The Death of Mr. Lazarescu
The Death of Mr. Lazarescu is a slow film about a man fading quietly from this life in a death rite of bureaucratic and cultural ineptitude. But the carelessness that lends Lazarescu its excruciating pace creates a setting for a criticism of the Romanian health care system that transcends its own context.
Mr. Lazarescu has had a headache for four days, so he calls an ambulance for help. When they arrive and find yet another man wasted by alcoholism, they leave him to his neighbors to help him sleep it off.
To deal with his insistence that something may be wrong, they call an ambulance again, which leads to a slow journey through four different hospitals equally unconcerned about the plight of this incoherent man. He soils himself in their CT scanners. He garners the sarcasm of residents. And despite the opinion of a faithful ambulance attendant that he needs brain surgery to relieve a blood clot, his condition worsens in a series of hallway gurneys.

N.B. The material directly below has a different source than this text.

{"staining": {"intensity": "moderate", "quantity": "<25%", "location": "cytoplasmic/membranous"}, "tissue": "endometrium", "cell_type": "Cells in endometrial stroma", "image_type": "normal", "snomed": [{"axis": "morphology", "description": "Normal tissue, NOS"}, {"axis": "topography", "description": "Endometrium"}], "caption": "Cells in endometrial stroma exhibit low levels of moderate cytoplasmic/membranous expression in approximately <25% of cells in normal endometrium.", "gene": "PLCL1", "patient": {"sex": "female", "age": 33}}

Much like Bresson’s A Man Escaped, the very title strips the film of any artificial suspense that would distract us from the fact that we are watching Mr. Lazarescu die. Even though Mr. Lazarescu has set the film in motion, we eventually watch his body simply pass through this series of indignities until the lights go off.
Puiu’s immersive cinema is not just an affectation that lends gravity to Lazarescu’s plight. It is a space in which we begin to feel the crushing weight of loss that seems an inherent risk of this health care system. There is no action-packed ER script to tie these loose ends together at the end. There is just a slow and inevitable indictment of the ease with which we watch the margins of society slip into government regulated systems of care.